The other former White Sox player in Oakland is one many might not remember so well. Reserve outfielder Chris Young was a rising prospect in 2005 when the White Sox shipped him to the Arizona Diamondbacks along with Orlando Hernandez (yes, both Colon and Young were traded in deals involving El Duque) for Javier Vazquez. While Young never saw the field with the Sox, he rose to as high as No. 23 in Baseball America’s Top 100 the year after the White Sox traded him and had several decent power seasons with the Diamondbacks. However, his plate discipline never quite came around (I’m shocked the White Sox didn’t keep him) and he hit .200 with 12 HRs in 375 plate appearances with Oakland this season.

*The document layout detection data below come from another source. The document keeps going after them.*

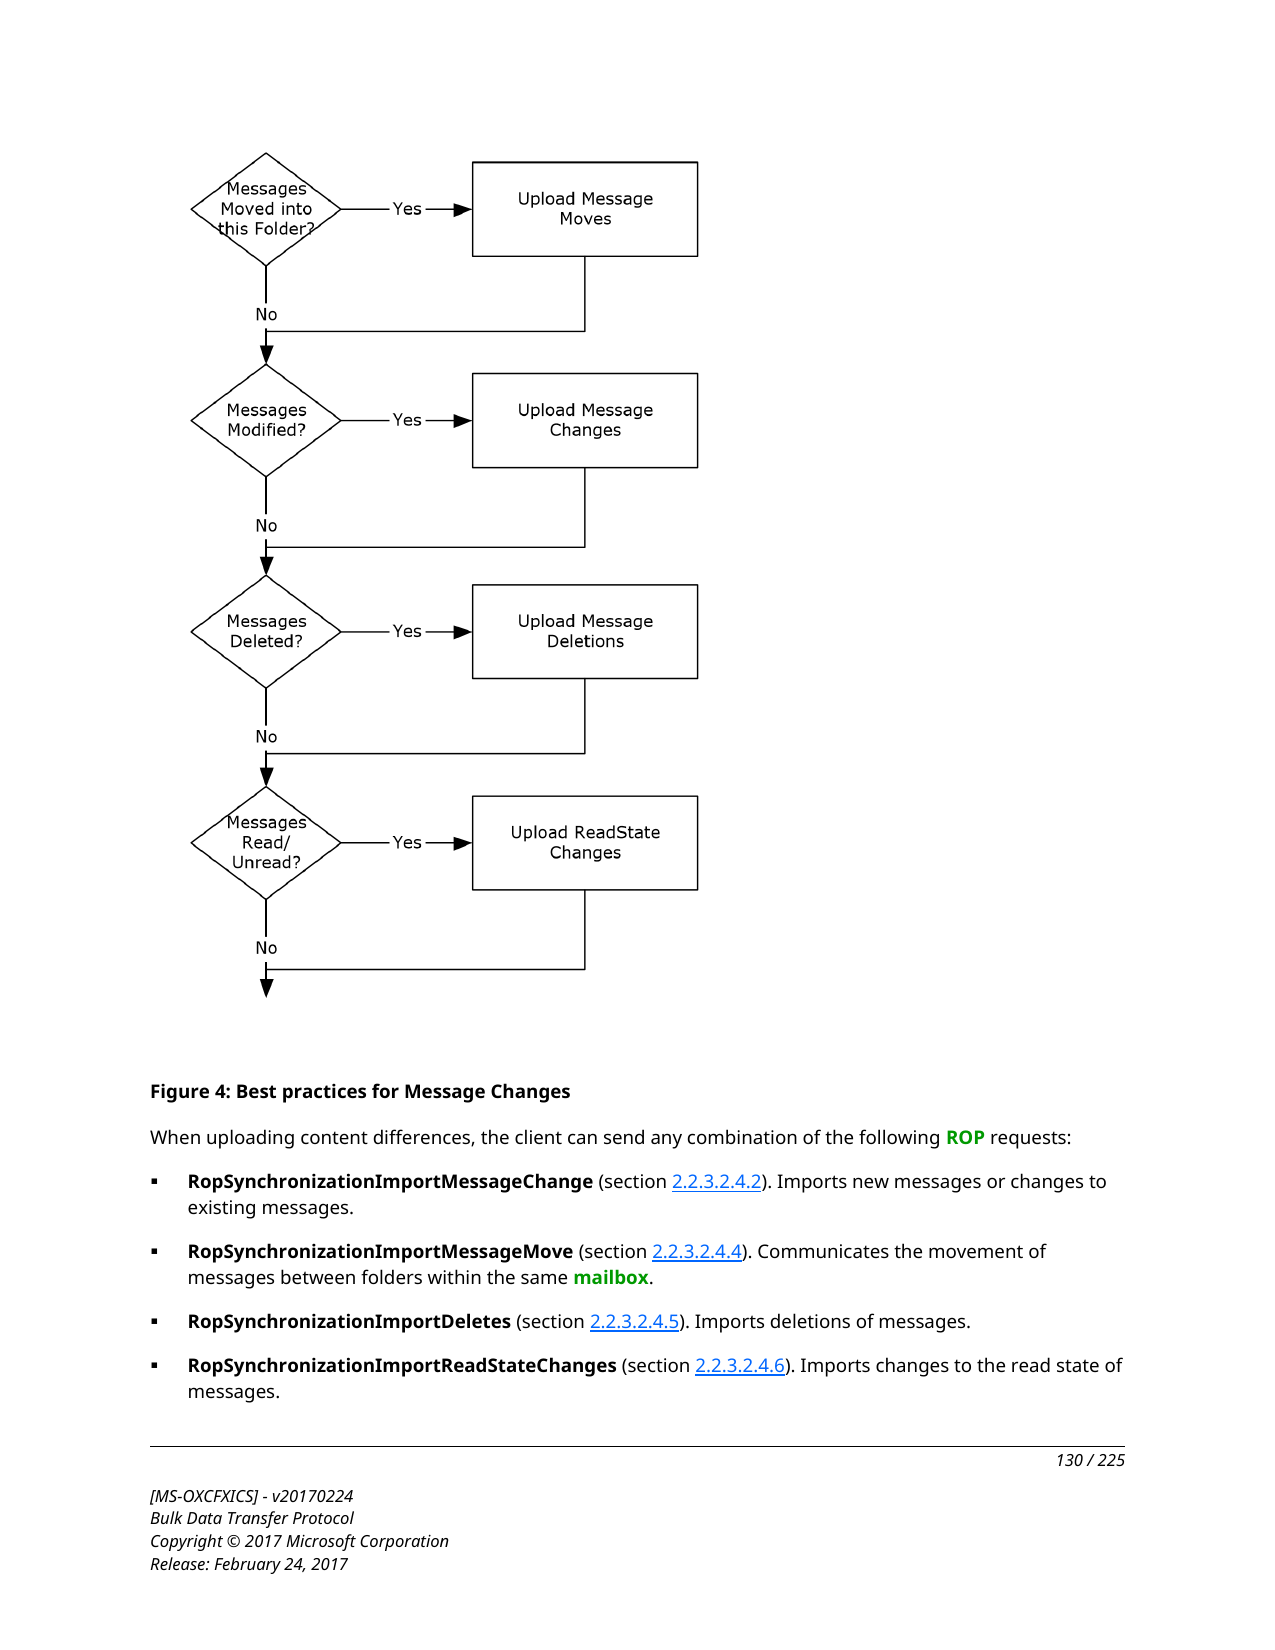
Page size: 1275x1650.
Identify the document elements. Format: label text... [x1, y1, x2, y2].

list RopSynchronizationImportReadStateChanges (section 2.2.3.2.4.6). Imports changes to the read state of messages. [150, 1353, 1125, 1404]
list RopSynchronizationImportMessageChange (section 2.2.3.2.4.2). Imports new messages or changes to existing messages. [150, 1169, 1125, 1220]
list RopSynchronizationImportDeletes (section 2.2.3.2.4.5). Imports deletions of messages. [150, 1308, 1125, 1334]
text Figure 4: Best practices for Message Changes [150, 1078, 1125, 1104]
text When uploading content differences, the client can send any combination of the following ROP requests: [150, 1124, 1125, 1150]
list RopSynchronizationImportMessageMove (section 2.2.3.2.4.4). Communicates the movement of messages between folders within the same mailbox. [150, 1238, 1125, 1289]
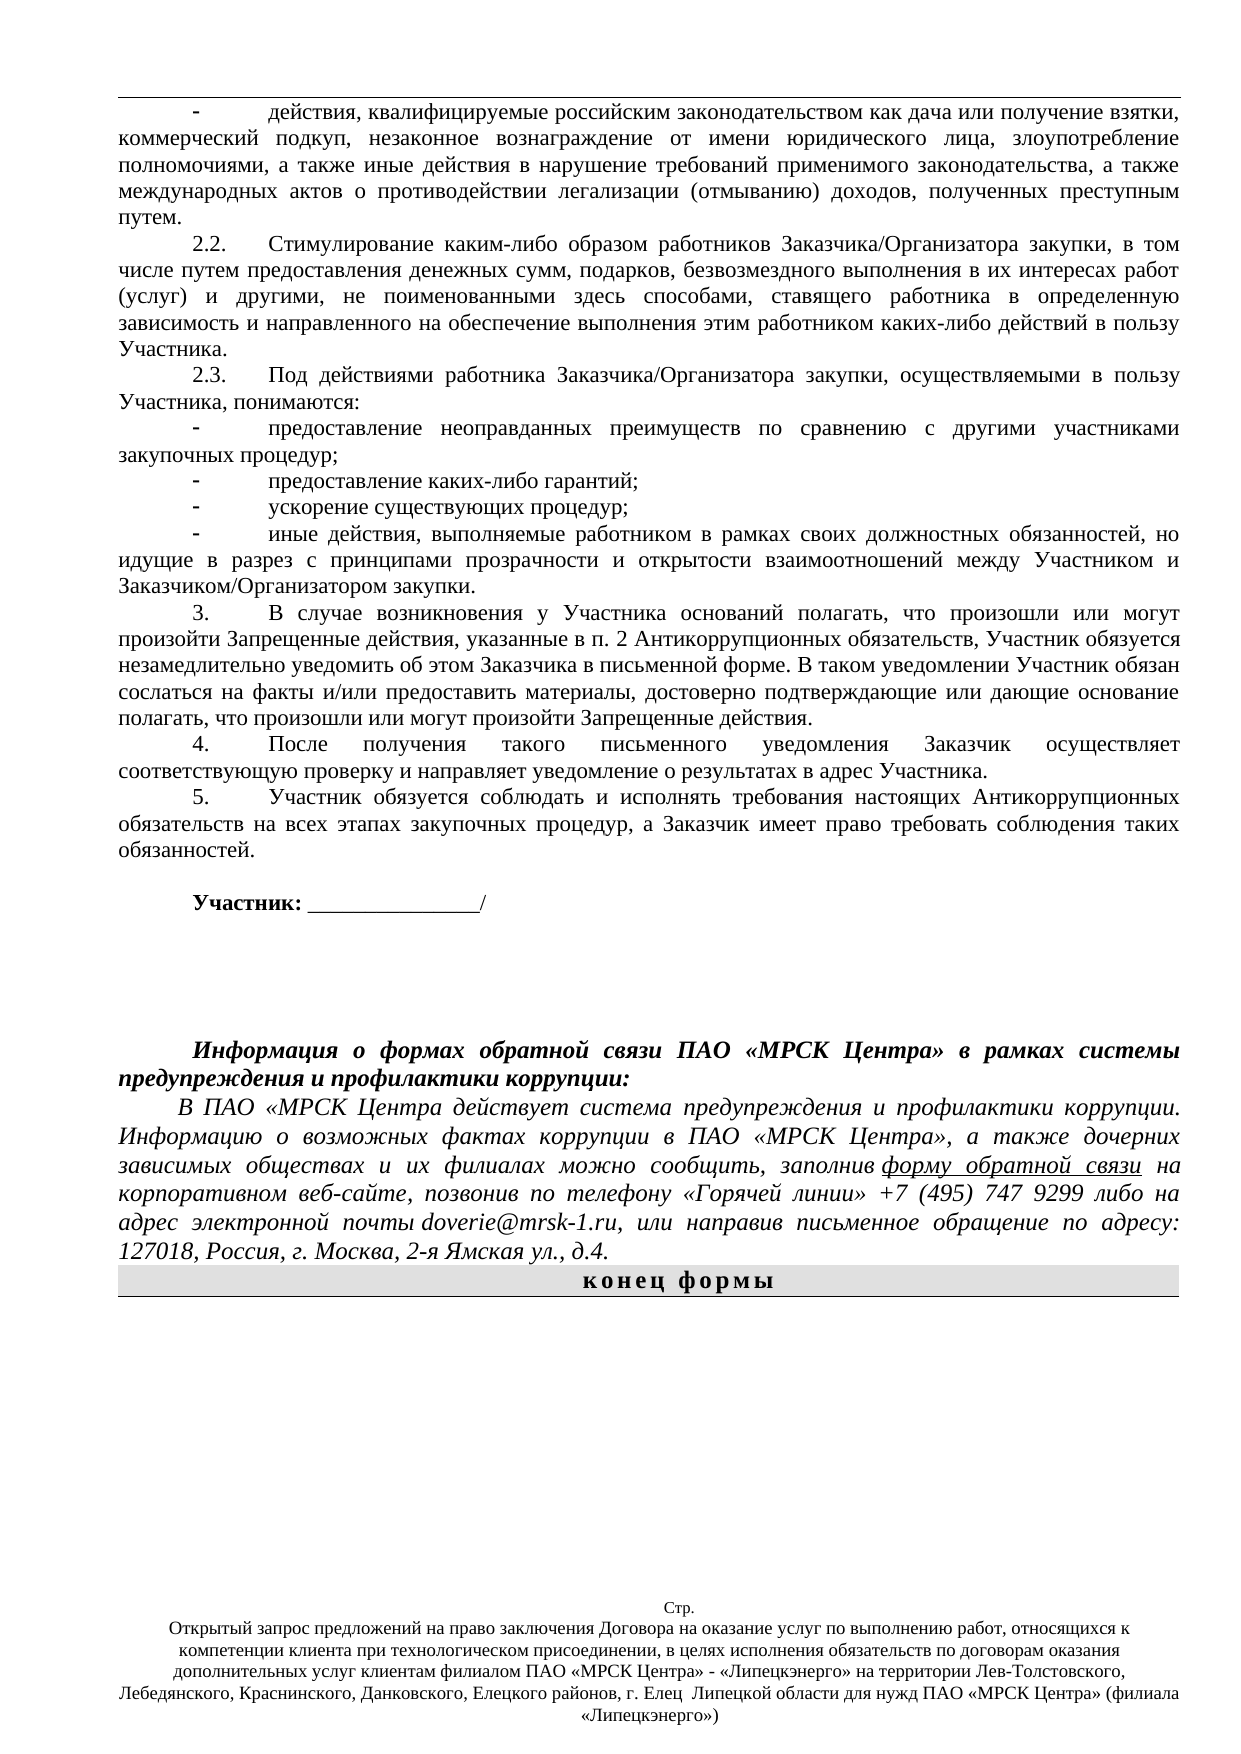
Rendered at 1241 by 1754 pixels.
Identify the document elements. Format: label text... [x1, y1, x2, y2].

list В случае возникновения у Участника оснований полагать, что произошли или могут произойти Запрещенные действия, указанные в п. 2 Антикоррупционных обязательств, Участник обязуется незамедлительно уведомить об этом Заказчика в письменной форме. В таком уведомлении Участник обязан сослаться на факты и/или предоставить материалы, достоверно подтверждающие или дающие основание полагать, что произошли или могут произойти Запрещенные действия. [118, 599, 1181, 731]
list Под действиями работника Заказчика/Организатора закупки, осуществляемыми в пользу Участника, понимаются: [118, 362, 1181, 414]
text Информация о формах обратной связи ПАО «МРСК Центра» в рамках системы предупреждения и профилактики коррупции: [118, 1035, 1181, 1092]
list действия, квалифицируемые российским законодательством как дача или получение взятки, коммерческий подкуп, незаконное вознаграждение от имени юридического лица, злоупотребление полномочиями, а также иные действия в нарушение требований применимого законодательства, а также международных актов о противодействии легализации (отмыванию) доходов, полученных преступным путем. [118, 98, 1181, 230]
list иные действия, выполняемые работником в рамках своих должностных обязанностей, но идущие в разрез с принципами прозрачности и открытости взаимоотношений между Участником и Заказчиком/Организатором закупки. [118, 520, 1181, 599]
list ускорение существующих процедур; [118, 493, 1181, 520]
list предоставление каких-либо гарантий; [118, 467, 1181, 493]
text В ПАО «МРСК Центра действует система предупреждения и профилактики коррупции. Информацию о возможных фактах коррупции в ПАО «МРСК Центра», а также дочерних зависимых обществах и их филиалах можно сообщить, заполнив форму обратной связи на корпоративном веб-сайте, позвонив по телефону «Горячей линии» +7 (495) 747 9299 либо на адрес электронной почты doverie@mrsk-1.ru, или направив письменное обращение по адресу: 127018, Россия, г. Москва, 2-я Ямская ул., д.4. [118, 1150, 1181, 1207]
text конец формы [118, 1265, 1179, 1296]
list предоставление неоправданных преимуществ по сравнению с другими участниками закупочных процедур; [118, 414, 1181, 467]
text В ПАО «МРСК Центра действует система предупреждения и профилактики коррупции. Информацию о возможных фактах коррупции в ПАО «МРСК Центра», а также дочерних зависимых обществах и их филиалах можно сообщить, заполнив форму обратной связи на корпоративном веб-сайте, позвонив по телефону «Горячей линии» +7 (495) 747 9299 либо на адрес электронной почты doverie@mrsk-1.ru, или направив письменное обращение по адресу: 127018, Россия, г. Москва, 2-я Ямская ул., д.4. [118, 1092, 1181, 1121]
text В ПАО «МРСК Центра действует система предупреждения и профилактики коррупции. Информацию о возможных фактах коррупции в ПАО «МРСК Центра», а также дочерних зависимых обществах и их филиалах можно сообщить, заполнив форму обратной связи на корпоративном веб-сайте, позвонив по телефону «Горячей линии» +7 (495) 747 9299 либо на адрес электронной почты doverie@mrsk-1.ru, или направив письменное обращение по адресу: 127018, Россия, г. Москва, 2-я Ямская ул., д.4. [415, 1207, 1181, 1265]
list Участник обязуется соблюдать и исполнять требования настоящих Антикоррупционных обязательств на всех этапах закупочных процедур, а Заказчик имеет право требовать соблюдения таких обязанностей. [118, 783, 1181, 862]
list Cтимулирование каким-либо образом работников Заказчика/Организатора закупки, в том числе путем предоставления денежных сумм, подарков, безвозмездного выполнения в их интересах работ (услуг) и другими, не поименованными здесь способами, ставящего работника в определенную зависимость и направленного на обеспечение выполнения этим работником каких-либо действий в пользу Участника. [118, 230, 1181, 362]
text Участник: _______________/ [118, 889, 1181, 915]
list После получения такого письменного уведомления Заказчик осуществляет соответствующую проверку и направляет уведомление о результатах в адрес Участника. [118, 731, 1181, 783]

Fun fact: While doing research on Young’s prospect rankings, I found that in 2005, FIVE White Sox prospect ranked in Baseball America’s Top 100 (Brian Anderson, Ryan Sweeney, Brandon McCarthy, Josh Fields and Tadahito Iguchi). Sigh…
Rays and Tigers – none
[Ed Note: As pointed out by @labradork, Jesse Crain is supposed to be spearheading the Rays bullpen right about now, but as of last week is still recovering from the shoulder issues that put him on the disabled list, and will likely never pitch in a Rays uniform]
Pittsburgh Pirates (2)
I don’t know about you, but seeing Francisco Liriano turn the average left-handed hitter into the equivalent of a pitcher every five days this season has been pretty frustrating. Especially when you consider Liriano’s struggles after the White Sox acquired him for Eduardo Escobar and Pedro Hernandez in July of last season when he posted a 5.40 ERA in 12 appearances. Liriano, fresh off his Wild Card win over the Cincinnati Reds, will start Game 3 of the NLDS against the St. Louis Cardinals.

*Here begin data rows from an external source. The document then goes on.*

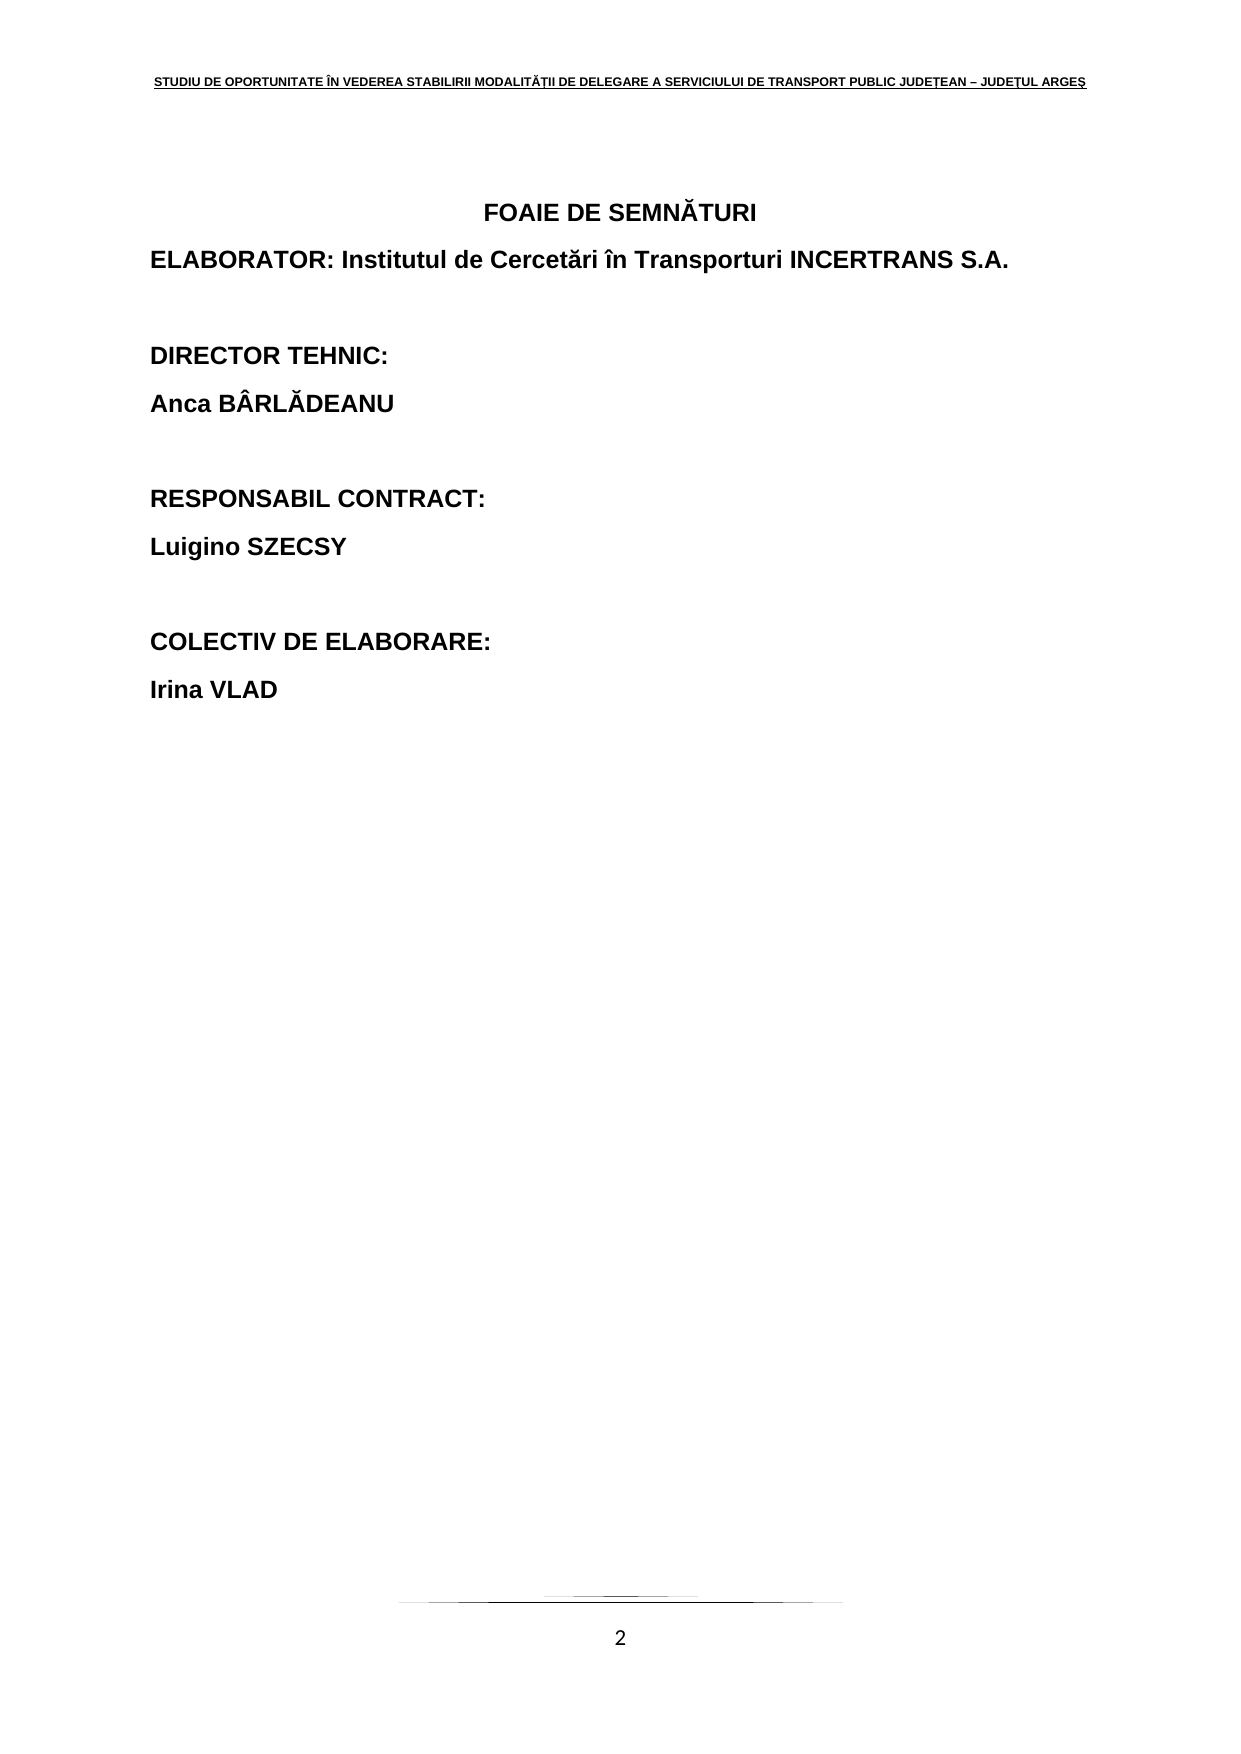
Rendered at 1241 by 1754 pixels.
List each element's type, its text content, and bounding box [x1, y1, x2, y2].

text ELABORATOR: Institutul de Cercetări în Transporturi INCERTRANS S.A. [150, 245, 1090, 274]
text COLECTIV DE ELABORARE: [150, 627, 1090, 656]
text Luigino SZECSY [150, 532, 1090, 560]
text FOAIE DE SEMNĂTURI [150, 198, 1090, 226]
text DIRECTOR TEHNIC: [150, 341, 1090, 369]
text Anca BÂRLĂDEANU [150, 388, 1090, 417]
text Irina VLAD [150, 675, 1090, 703]
text RESPONSABIL CONTRACT: [150, 484, 1090, 513]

The other former White Sox player with Pittsburgh is a little tougher to remember. The well-traveled Jason Grilli made eight starts with the 2004 White Sox. And like most of Grilli’s career, it would have been tough to predict that he’d rack up 33 saves for a World Series contender a mere nine years later. Grilli, a late-season call-up who hadn’t pitched in the majors since 2001 prior to the Sox giving him a shot, had a 7.40 ERA in 45 innings pitched with 26 strikeouts and 20 walks.
Los Angeles Dodgers (1)
Juan Uribe has always been a severely flawed if not highly entertaining player who had some of the best years of his career during his five seasons in Chicago. It’s funny … Uribe’s slash line with the White Sox was .251/.293/.431. Hardly above replacement level numbers (his only seasons in Chicago where he posted a WAR above 1.0 were 2004 and 2005), but you’d be hard-pressed to find a White Sox fan who will speak ill of him. I guess winning a World Series and making one of the most iconic plays in franchise history (the dive into the stands in Game 4 vs. the Astros) will do that to you.
Atlanta Braves (1)
Our number of former White Sox in the playoffs would have been stuck at seven if it weren’t for the Braves, out of necessity, deciding to give Big Game Freddy Garcia a shot back on Aug. 23. Garcia, one of the 2005 World Series heros who returned to the team for a stint in 2009-10, has been serviceable for the Braves in six appearances (three starts), posting a 1.63 ERA with 20 strikeouts and five walks in 27.1 innings. The 36-year-old is scheduled to start Game 4 (if necessary) of the NLDS against the Los Angeles Dodgers.